PRR11 as a newly identified oncogenic driver in retinoblastoma

Retinoblastoma (RB) is the most common pediatric intraocular malignancy and seriously threatens vision and survival if not treated early. However, effective targeted therapies remain unavailable owing to the lack of well-defined molecular targets beyond RB1 gene mutations. There is a critical need to identify novel therapeutic targets.
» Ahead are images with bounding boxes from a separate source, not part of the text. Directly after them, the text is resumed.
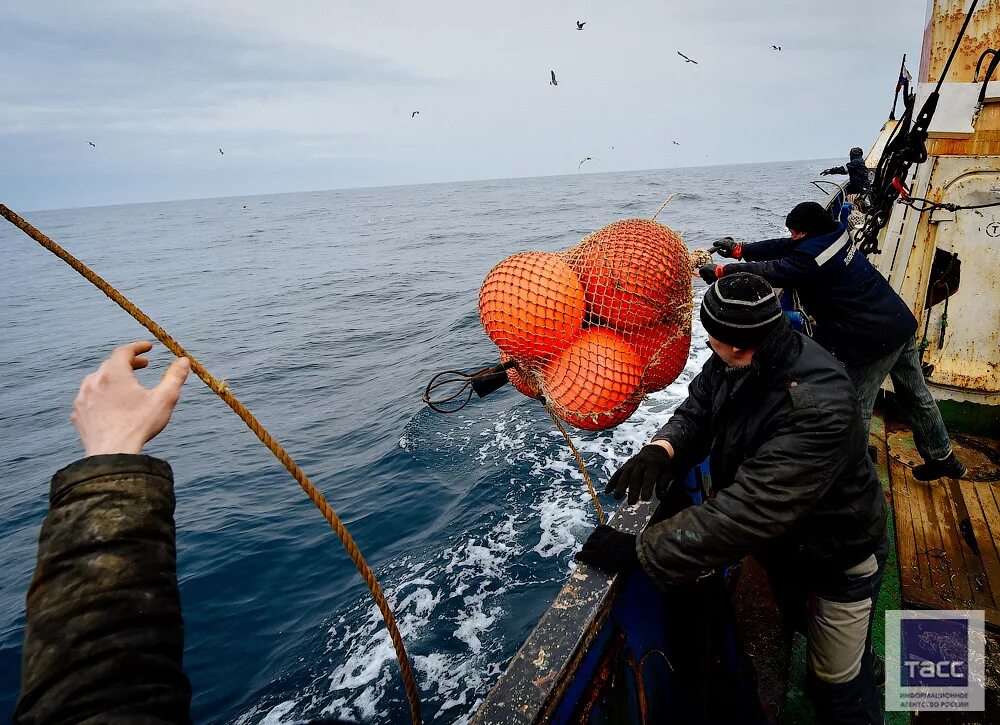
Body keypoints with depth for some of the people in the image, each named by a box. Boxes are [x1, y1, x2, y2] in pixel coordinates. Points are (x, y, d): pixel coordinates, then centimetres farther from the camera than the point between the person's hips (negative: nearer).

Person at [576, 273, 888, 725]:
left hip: (836, 560, -7)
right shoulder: (738, 364, -18)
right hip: (782, 545, 8)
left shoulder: (816, 409, -43)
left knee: (837, 686, 14)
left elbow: (746, 513, -46)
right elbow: (696, 412, -7)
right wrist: (661, 448, -32)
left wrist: (640, 551, -45)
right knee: (798, 629, 33)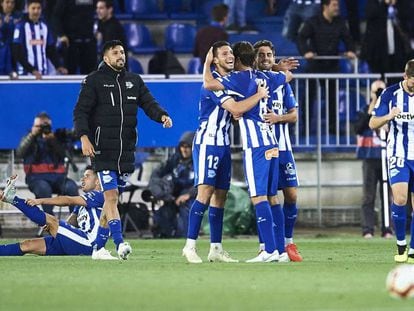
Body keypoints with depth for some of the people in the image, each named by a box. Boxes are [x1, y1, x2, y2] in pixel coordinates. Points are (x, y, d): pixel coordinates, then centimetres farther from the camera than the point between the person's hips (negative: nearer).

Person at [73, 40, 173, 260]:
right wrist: (84, 137, -18)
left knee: (112, 196, 10)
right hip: (103, 149, -5)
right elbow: (81, 111, -5)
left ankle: (98, 244, 20)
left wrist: (162, 116, -13)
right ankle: (119, 243, -21)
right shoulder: (94, 81, 0)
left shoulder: (134, 81, 15)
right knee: (111, 196, -14)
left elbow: (148, 103, 9)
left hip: (126, 149, 5)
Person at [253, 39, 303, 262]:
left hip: (282, 146, 3)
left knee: (291, 195, 0)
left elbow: (293, 115, 7)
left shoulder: (282, 82, 11)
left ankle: (288, 243, 13)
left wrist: (277, 118, -12)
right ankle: (265, 246, 4)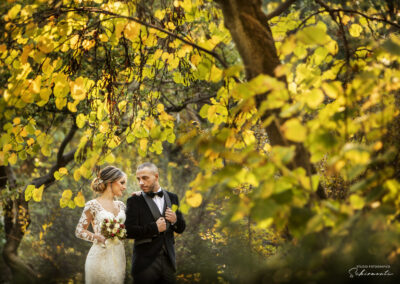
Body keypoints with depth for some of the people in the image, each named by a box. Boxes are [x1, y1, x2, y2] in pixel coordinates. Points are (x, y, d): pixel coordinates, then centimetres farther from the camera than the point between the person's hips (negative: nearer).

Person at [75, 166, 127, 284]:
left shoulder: (120, 205, 12)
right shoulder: (93, 205, -6)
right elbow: (79, 231, -6)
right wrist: (98, 237, -19)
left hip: (118, 255, 6)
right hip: (100, 256, -6)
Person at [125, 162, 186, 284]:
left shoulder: (172, 198, 9)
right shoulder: (134, 201, -3)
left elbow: (181, 228, 14)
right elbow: (128, 231, -12)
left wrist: (175, 220, -7)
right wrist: (155, 228, -17)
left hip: (168, 261, 4)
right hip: (145, 263, -4)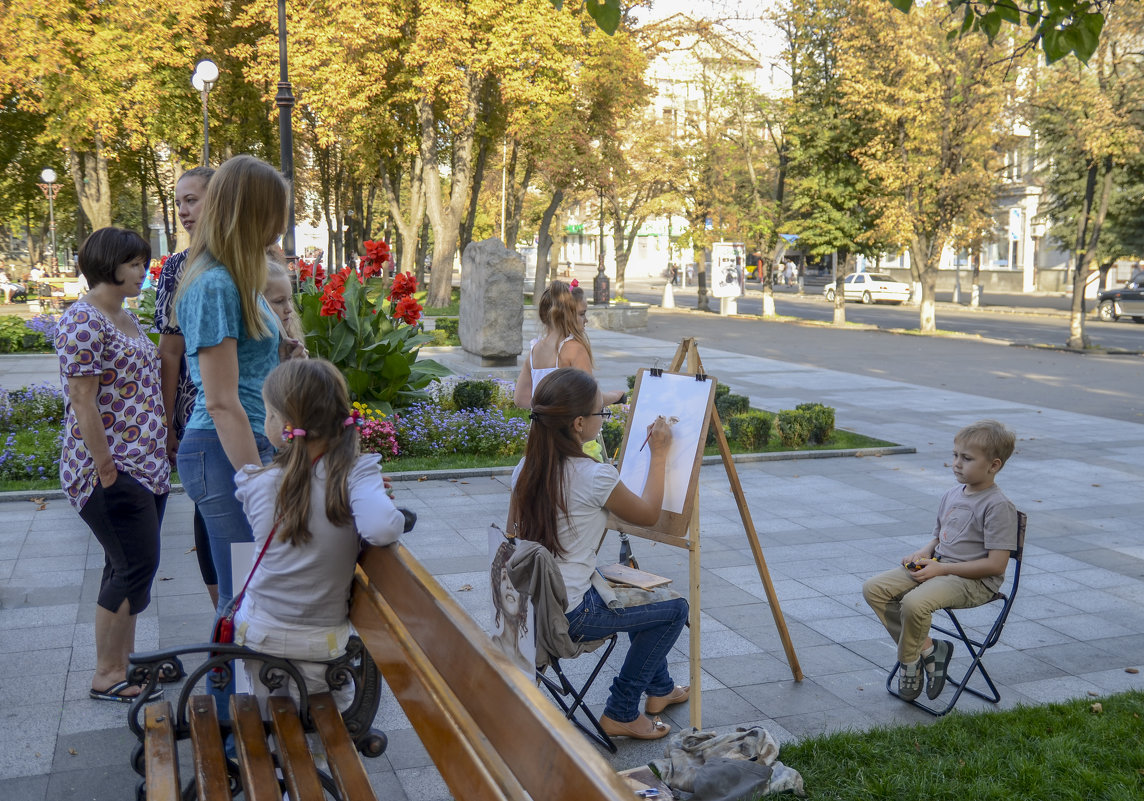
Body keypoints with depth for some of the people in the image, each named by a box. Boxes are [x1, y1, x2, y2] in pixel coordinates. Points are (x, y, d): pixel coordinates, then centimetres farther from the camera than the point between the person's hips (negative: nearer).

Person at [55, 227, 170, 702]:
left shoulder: (128, 319, 15)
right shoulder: (83, 321, -14)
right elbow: (83, 403, -19)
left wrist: (157, 459, 18)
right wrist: (107, 471, -19)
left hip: (146, 468, 9)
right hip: (112, 473, -9)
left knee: (129, 566, 14)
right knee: (136, 566, -6)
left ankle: (126, 659, 24)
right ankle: (106, 676, 5)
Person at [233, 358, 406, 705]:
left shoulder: (257, 483, -12)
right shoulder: (356, 473, -20)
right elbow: (381, 530, -34)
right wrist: (373, 494, -13)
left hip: (259, 633, 2)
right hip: (320, 642, -1)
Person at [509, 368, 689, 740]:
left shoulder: (527, 467, -1)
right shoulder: (595, 477, -22)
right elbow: (648, 514, -5)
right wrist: (659, 454, 3)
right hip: (566, 616, -8)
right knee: (675, 609, 9)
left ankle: (659, 688, 44)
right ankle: (621, 712, 15)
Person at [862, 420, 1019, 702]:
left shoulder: (998, 506, -15)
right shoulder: (952, 496, 11)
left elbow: (996, 564, -19)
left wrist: (941, 568, -18)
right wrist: (924, 552, -1)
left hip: (974, 581, -9)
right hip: (938, 567, 9)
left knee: (915, 602, -34)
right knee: (874, 589, -7)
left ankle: (910, 662, -4)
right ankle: (927, 649, -1)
Through transcriptomic analysis of four RB-related datasets (GSE125903, GSE110811, GSE97508, and GSE24673) from the Gene Expression Omnibus (GEO) database, we identified proline-rich 11 (PRR11) as a significantly overexpressed gene in RB. Single-cell transcriptomic analysis revealed that PRR11 exhibits heterogeneous expression in different RB cell types, at particularly high levels in tumor-related populations such as cone precursor-like cells and MKI67+ photoreceptorness-decreased cells. Functional studies demonstrated that PRR11 promotes RB cell proliferation and tumor growth both in vitro and in vivo. Coimmunoprecipitation mass spectrometry (co-IP/MS) revealed that OTUB1, a deubiquitinase, interacts with and stabilizes PRR11, sustaining its high expression in RB cells. The proteomic analysis further revealed that Dickkopf WNT signaling pathway inhibitor 3 (DKK3) is a downstream adaptor downregulated by PRR11. Suppression of DKK3 by PRR11 leads to aberrant activation of the Wnt/β-catenin signaling pathway, thereby upregulating cyclin D1 and promoting S/G2M cell cycle progression. These findings establish PRR11 as an oncogenic driver in RB and highlight the OTUB1-PRR11-DKK3 axis as a regulatory mechanism of Wnt/β-catenin signaling in RB tumorigenesis. Targeting PRR11 and its downstream pathways provides a potential and novel therapeutic strategy for RB treatment.